The change of government in the USA may also have an impact on research-based pharmaceutical companies. Bayer conducts research in the USA, but produces mainly in Europe. What would tariffs mean for you?

We have an above-average share of pharmaceutical production in the EU, but we also have production in the USA. At the same time, we invest a disproportionate amount in the USA. We have to see what comes out of this in the end.

Are you toying with the idea of relocating production to the USA?

If tariffs come into effect in the long term, we will have to sit down with politicians to discuss this issue. And by that I don't just mean the Americans, but also the Europeans. The question is what this means for the European value chains. In the pharmaceutical industry, production is only part of the value chain. I don't want to speculate here. But of course we – like every other pharmaceutical company that is strong in Europe – are concerned.

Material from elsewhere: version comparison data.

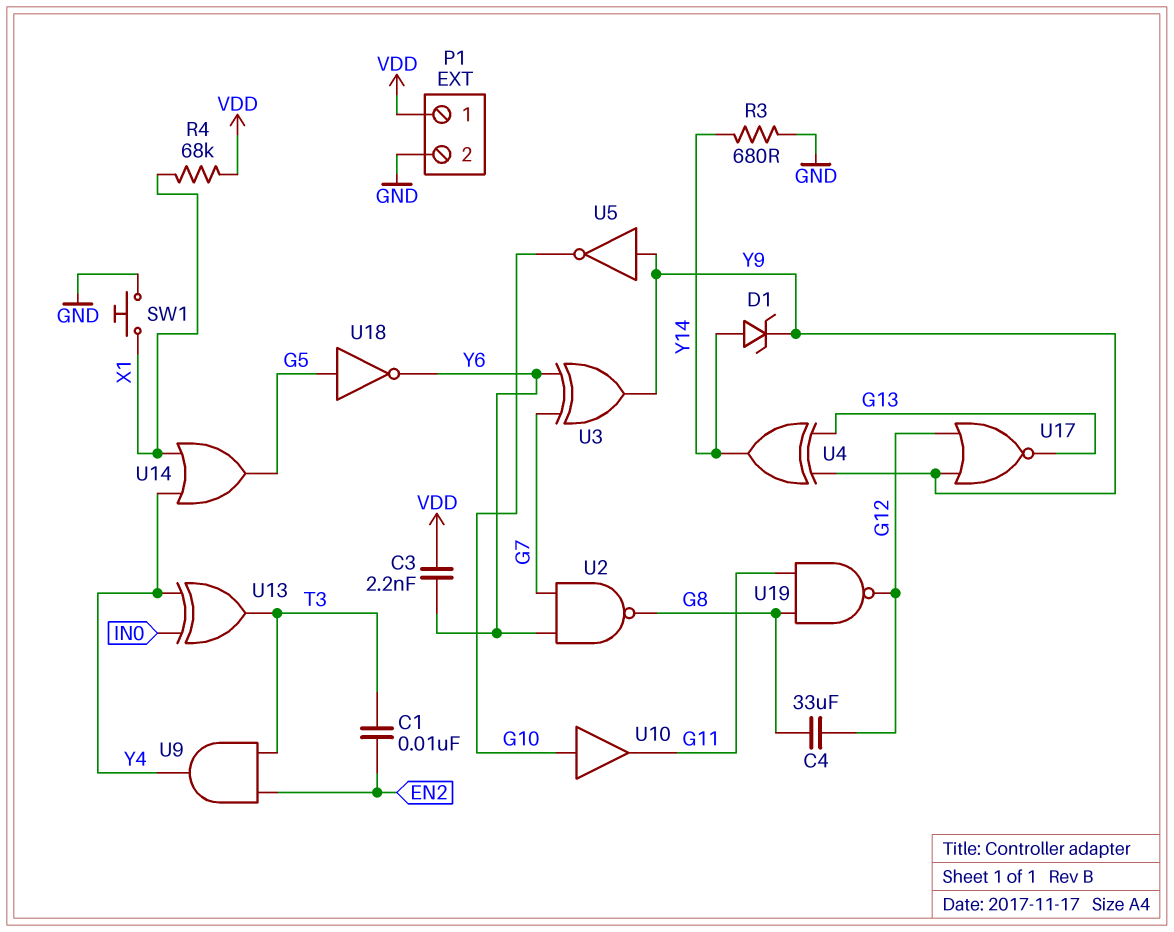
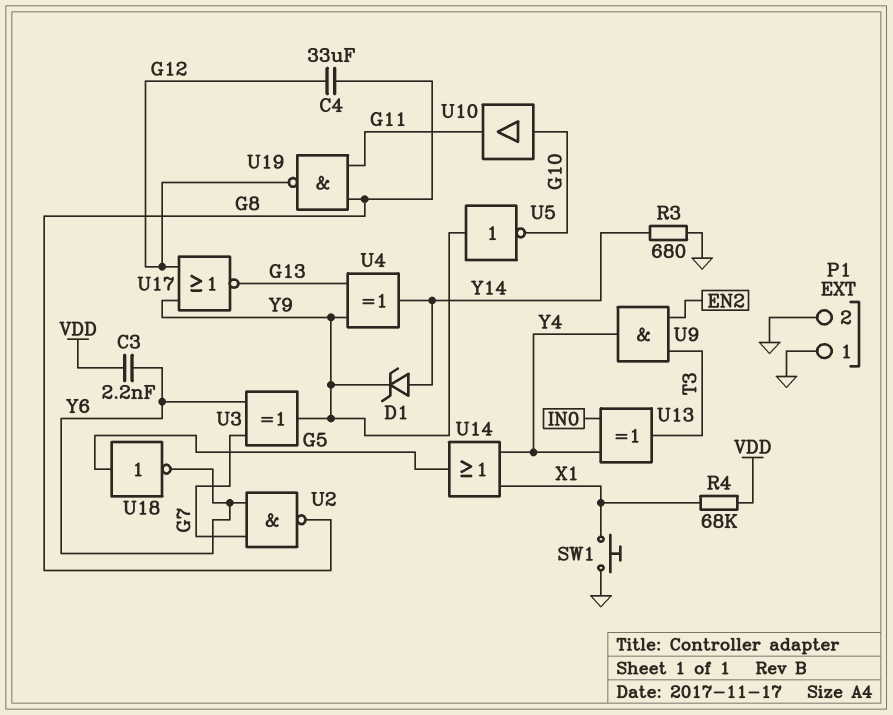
C1: 10nF (EN2, T3) -> none
P1 pin 1: VDD -> GND

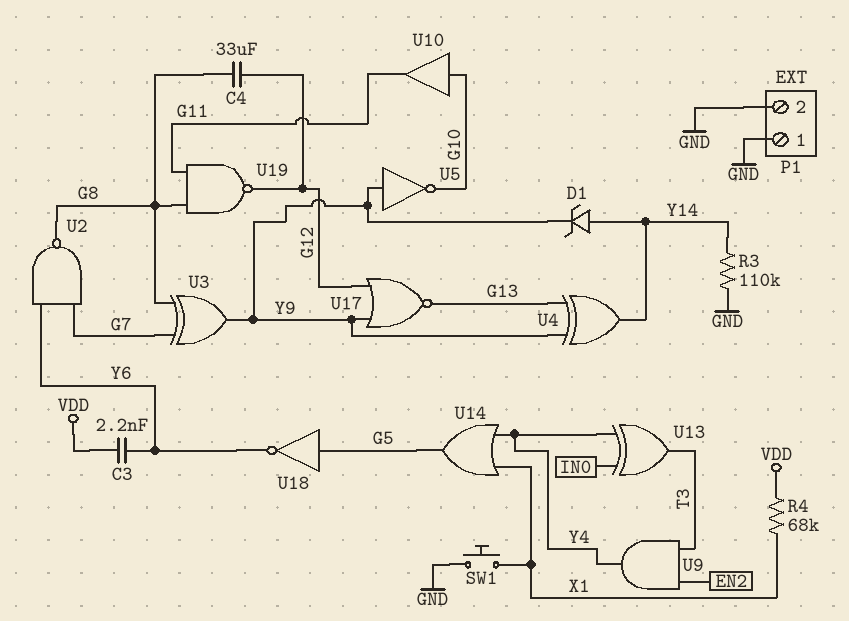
R3: 680 (GND, Y14) -> 110k (GND, Y14)
U3: XOR (in G7, in Y6, out Y9) -> XOR (in G7, in G8, out Y9)

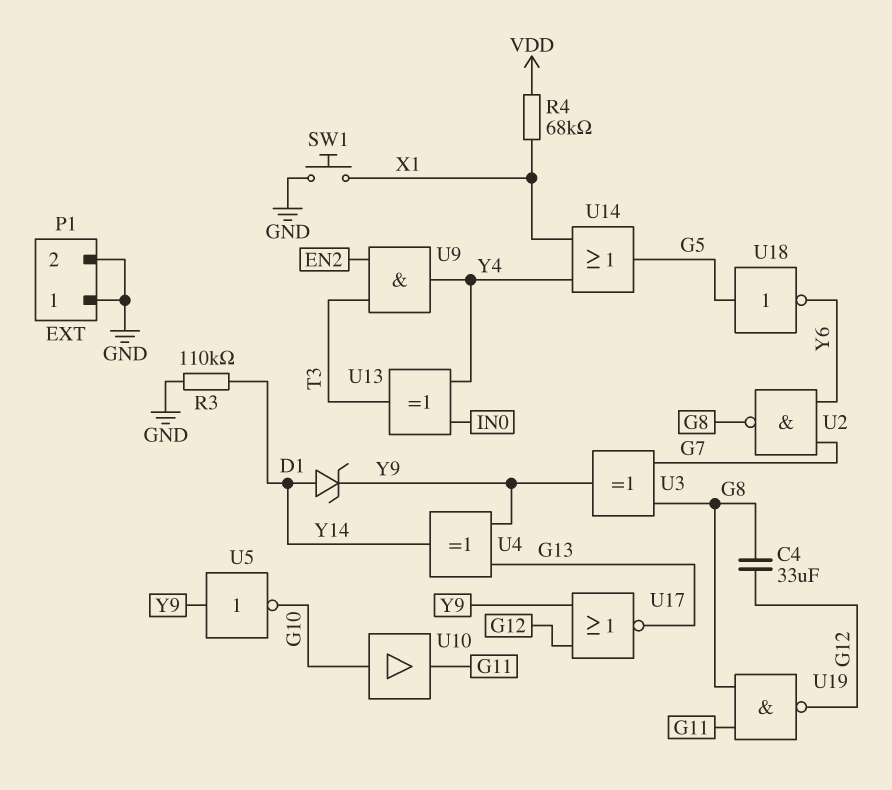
C3: 2.2nF (VDD, Y6) -> none

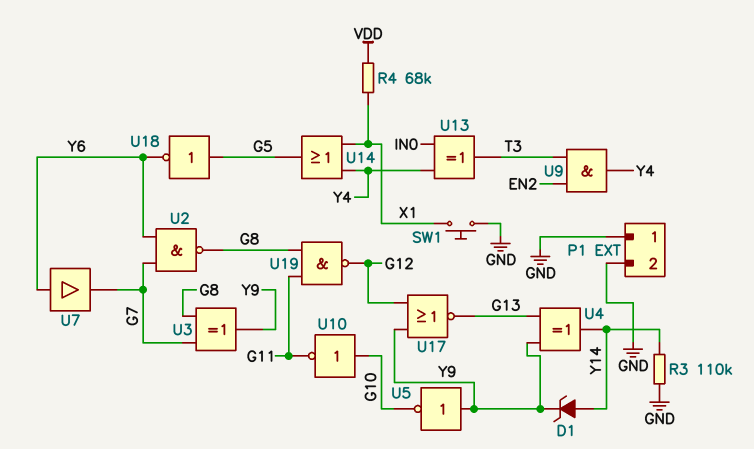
C4: 33uF (G8, G12) -> none
U7: none -> buffer (in Y6, out G7)
U10: buffer (in G10, out G11) -> NOT (in G10, out G11)

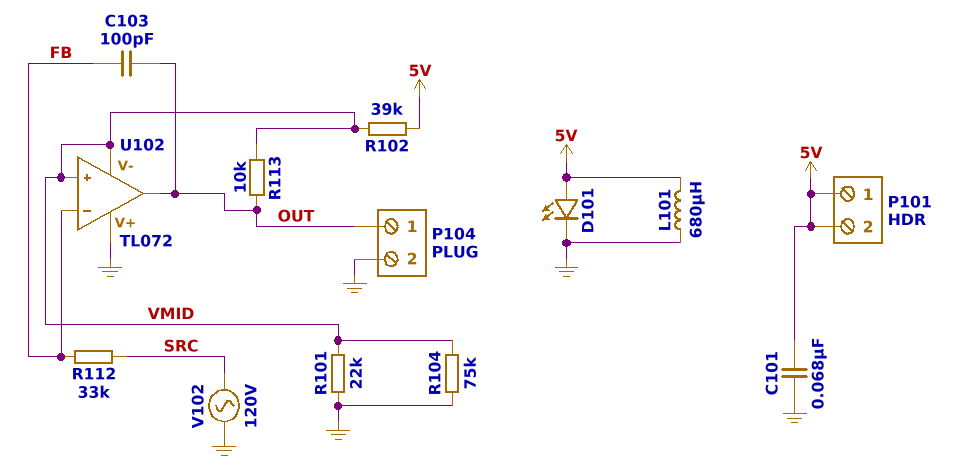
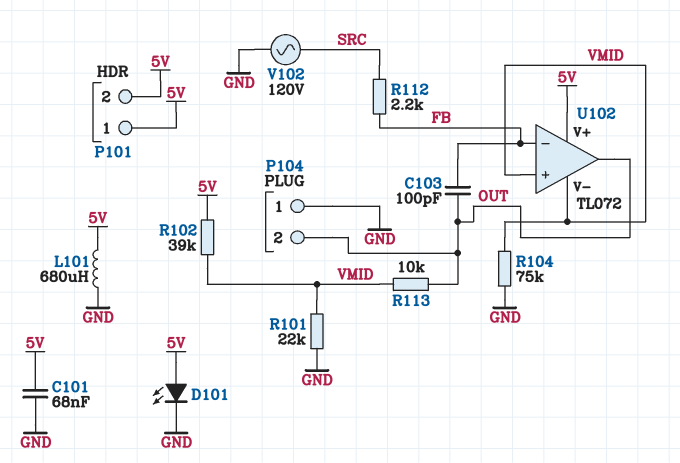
P104 pin 1: OUT -> GND
P104 pin 2: GND -> OUT
R112: 33k (FB, SRC) -> 2.2k (FB, SRC)
U102 pin V+: GND -> 5V

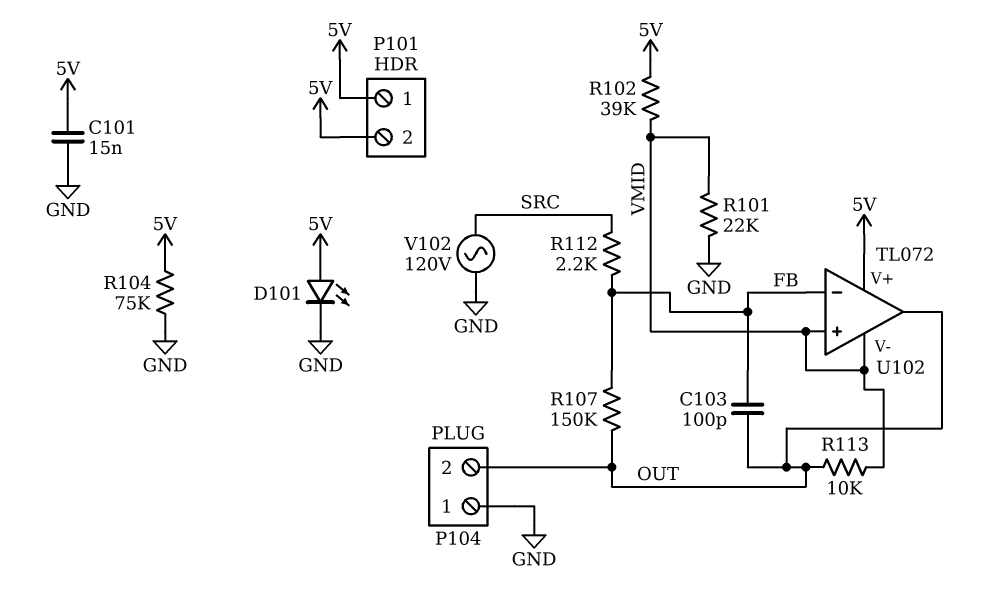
C101: 68nF (5V, GND) -> 15nF (5V, GND)
L101: 680uH (5V, GND) -> none
R104: 75k (GND, VMID) -> 75k (5V, GND)
R107: none -> 150k (FB, OUT)

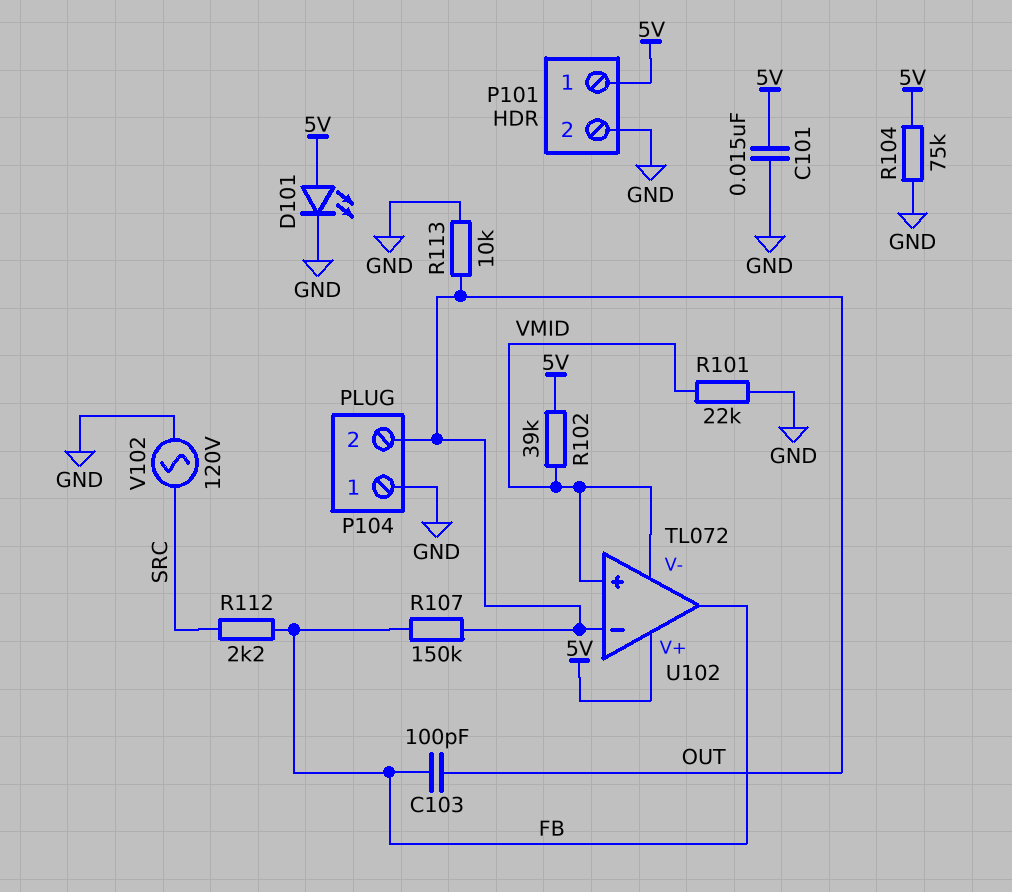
P101 pin 2: 5V -> GND
R113: 10k (OUT, VMID) -> 10k (GND, OUT)
U102 pin in-: FB -> OUT
U102 pin out: OUT -> FB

The new US Secretary of Health and Human Services is known to be sceptical of science. What does this mean for the USA as a research location?

Among other things, the unique research environment there is based on two pillars: firstly, a state-funded research system into which a lot of money flows. Europe is keeping a close eye on this and is considering providing incentives itself in order to perhaps attract investment to Europe. The bigger difference, however, is the overall architecture of the American capital market. In America, there is a thriving field of biotech innovation that is fuelled by academia. Academic knowledge is translated into products that become start-ups. These companies then go to the Nasdaq, where the real value creation happens. That hardly happens in Europe. I would therefore be very surprised if the United States were to call this highly productive ecosystem into question.